Dies wird von Herrn Khan bestritten, der erklärt hat, er werde bei der Untersuchung uneingeschränkt kooperieren.
Der Internationale Strafgerichtshof steht seit dem Antrag der Staatsanwaltschaft auf die Ausstellung von Haftbefehlen im Zusammenhang mit dem Gaza-Konflikt unter intensiver Beobachtung.
Zu dieser Entwicklung kam es, nachdem der Präsident der Versammlung der Vertragsstaaten des ICC (ASP), dem Verwaltungs- und Aufsichtsorgan des Gerichtshofs, letzte Woche bekannt gegeben hatte, dass die IOM mit dem mutmaßlichen Opfer in Kontakt gestanden habe, jedoch erklärt hatte, dass sie zum jetzigen Zeitpunkt nicht in der Lage sei, eine Untersuchung einzuleiten.

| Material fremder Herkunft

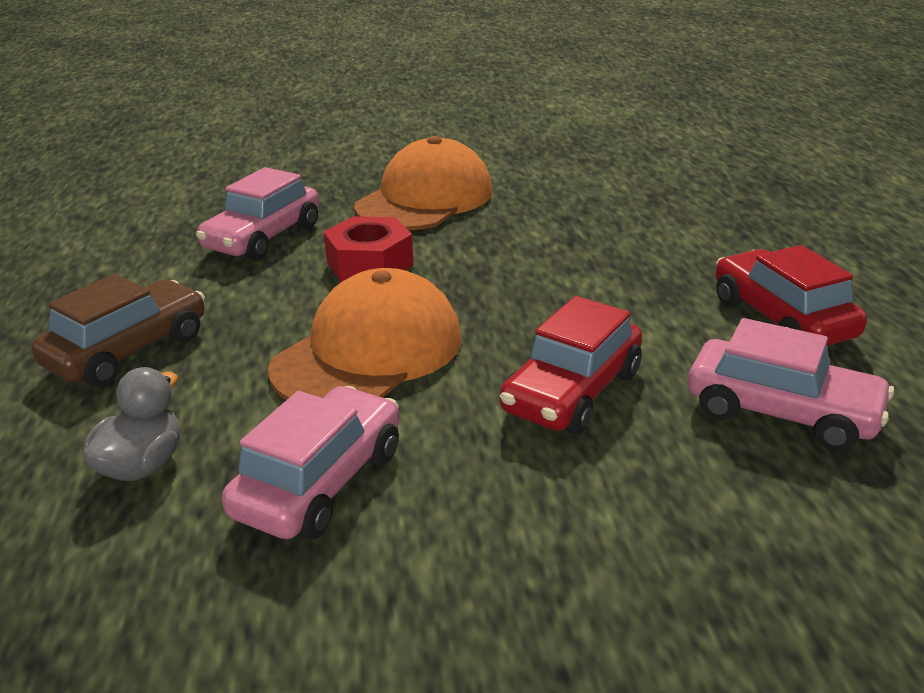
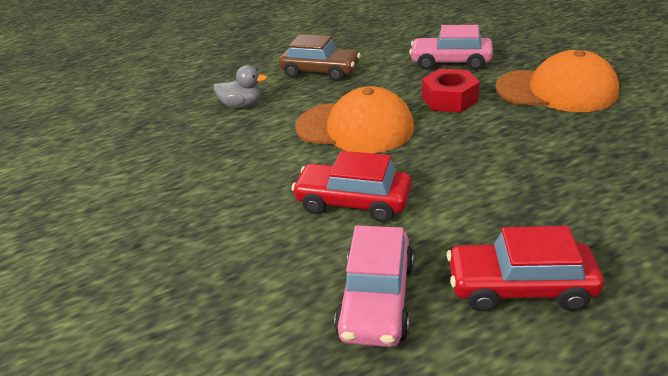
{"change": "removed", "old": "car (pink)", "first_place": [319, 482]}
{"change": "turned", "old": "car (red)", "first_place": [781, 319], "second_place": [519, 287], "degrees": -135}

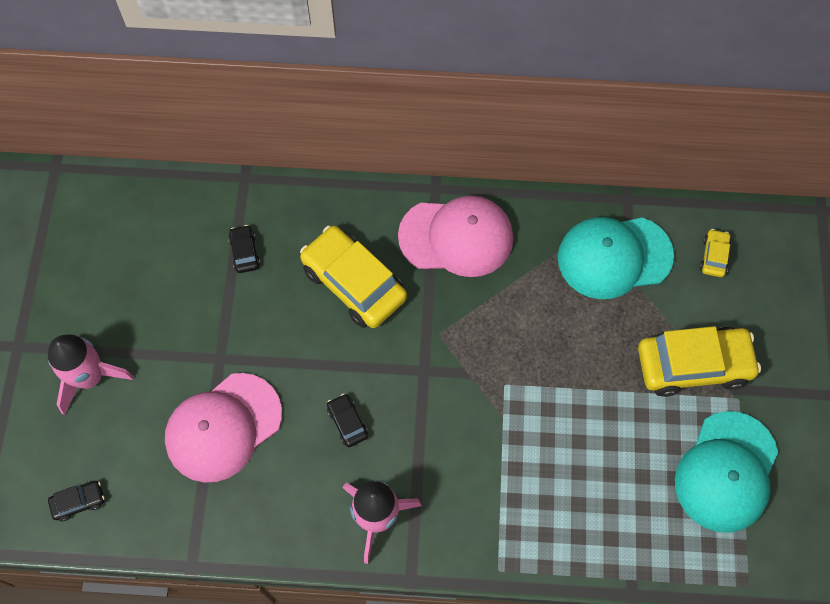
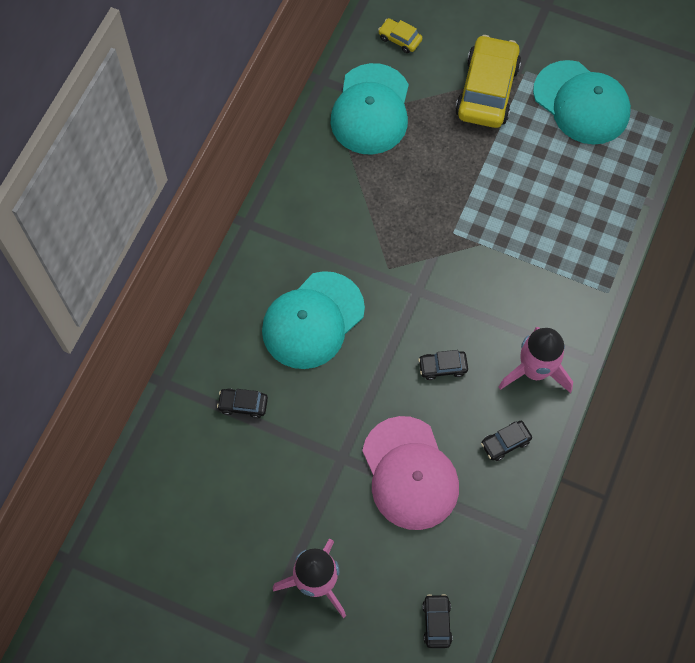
{"change": "replaced", "old": "car (golden)", "new": "peaked cap (aqua)", "first_place": [354, 283], "second_place": [313, 320]}
{"change": "removed", "old": "peaked cap (pink)", "first_place": [456, 237]}
{"change": "added", "new": "car (jet-black)", "second_place": [505, 442]}

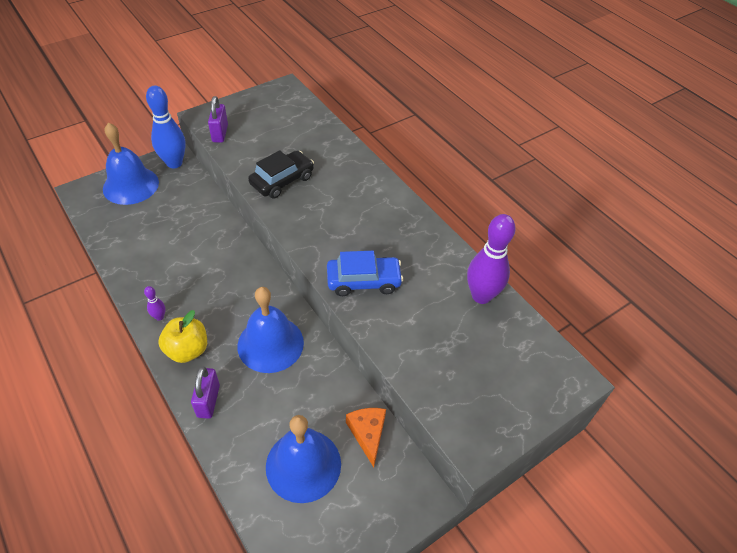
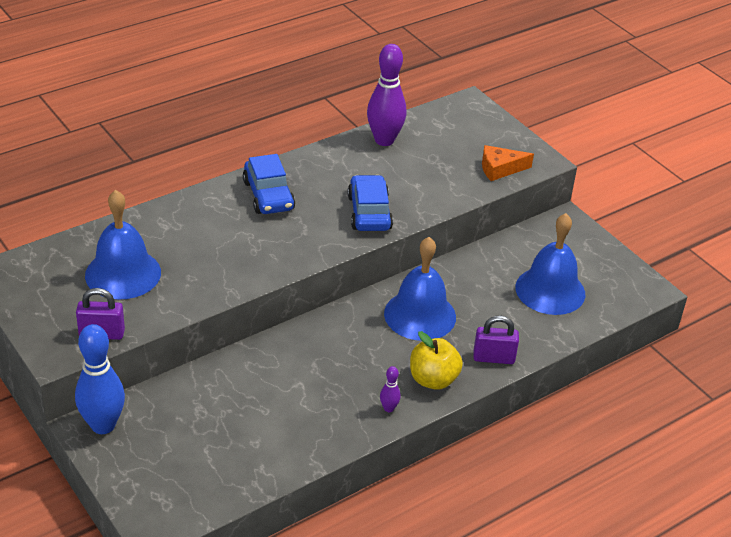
{"change": "moved", "old": "bell (blue)", "first_place": [131, 185], "second_place": [123, 273]}
{"change": "removed", "old": "car (jet-black)", "first_place": [282, 180]}
{"change": "moved", "old": "cheese (orange)", "first_place": [367, 433], "second_place": [500, 169]}
{"change": "added", "new": "car (blue)", "second_place": [268, 195]}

Laut der britischen Zeitung „The Guardian“ hatte die Anwältin, die über einen längeren Zeitraum und an verschiedenen Orten unerwünschten sexuellen Avancen von Herrn Khan ausgesetzt war, Zweifel an der Kompetenz der IOM und hatte nicht ausreichend Gelegenheit, den Fall durch eine externe Stelle untersuchen zu lassen.
ASP-Präsident Paivi Kaukoranta verwies auf den Jahresbericht 2023–2024 der IOM, in dem es heißt: „Nach dem Gespräch mit dem mutmaßlichen Opfer war die IOM zu diesem Zeitpunkt nicht in der Lage, eine Untersuchung einzuleiten. Es wurden Maßnahmen zum Schutz der Rechte aller empfohlen.“
In einer früheren Stellungnahme beschuldigte Khan Israel zwar nicht explizit, stellte die Vorwürfe sexuellen Fehlverhaltens jedoch den Versuchen gegenüber, seine Position zu untergraben. Er beschrieb dies als „einen Moment, in dem ich und der Internationale Strafgerichtshof einer breiten Palette von Angriffen und Bedrohungen ausgesetzt sind“.
Die Vorwürfe sexuellen Fehlverhaltens sollen jedoch schon vor seinem Antrag auf Haftbefehle im Zusammenhang mit dem Gaza-Konflikt erhoben worden sein.
Ein dreiköpfiges ICC-Richtergremium prüft derzeit Anträge von Herrn Khan auf die Ausstellung von Haftbefehlen gegen israelische Politiker – darunter Premierminister Benjamin Netanjahu – wegen mutmaßlicher Kriegsverbrechen und Verbrechen gegen die Menschlichkeit im Gazastreifen.
Der Gerichtshof letzter Instanz wurde eingerichtet, um sich mit den schwersten Verbrechen internationaler Art zu befassen, wenn Länder nicht in der Lage oder nicht willens sind, hochrangige Personen, denen Gräueltaten vorgeworfen werden, strafrechtlich zu verfolgen.
Herr Khan sagte, er habe mit „tiefer Trauer“ erfahren, dass die Anschuldigungen „öffentlich geäußert“ werden sollten, und dass „an den Hinweisen auf ein derartiges Fehlverhalten nichts Wahres“ sei.
Die schwerwiegenden Vorwürfe gelangten zu einem für den ICC sensiblen Zeitpunkt an die Öffentlichkeit.
Der ICC mit Sitz im niederländischen Den Haag steht derzeit vor einer beispiellosen Krise: Die internen Streitigkeiten über den Umgang mit den Vorwürfen nehmen zu, und Kritiker des Gerichts versuchen offenbar, diese zu politisieren.
Kaukoranta sagte, der ICC verfolge eine „Null-Toleranz-Politik“ gegenüber verbotenem Verhalten wie Belästigung, einschließlich sexueller Belästigung, Diskriminierung und Machtmissbrauch, und sie bleibe „mit allen betroffenen Personen in Kontakt, um sicherzustellen, dass die Rechte aller weiterhin geschützt bleiben“.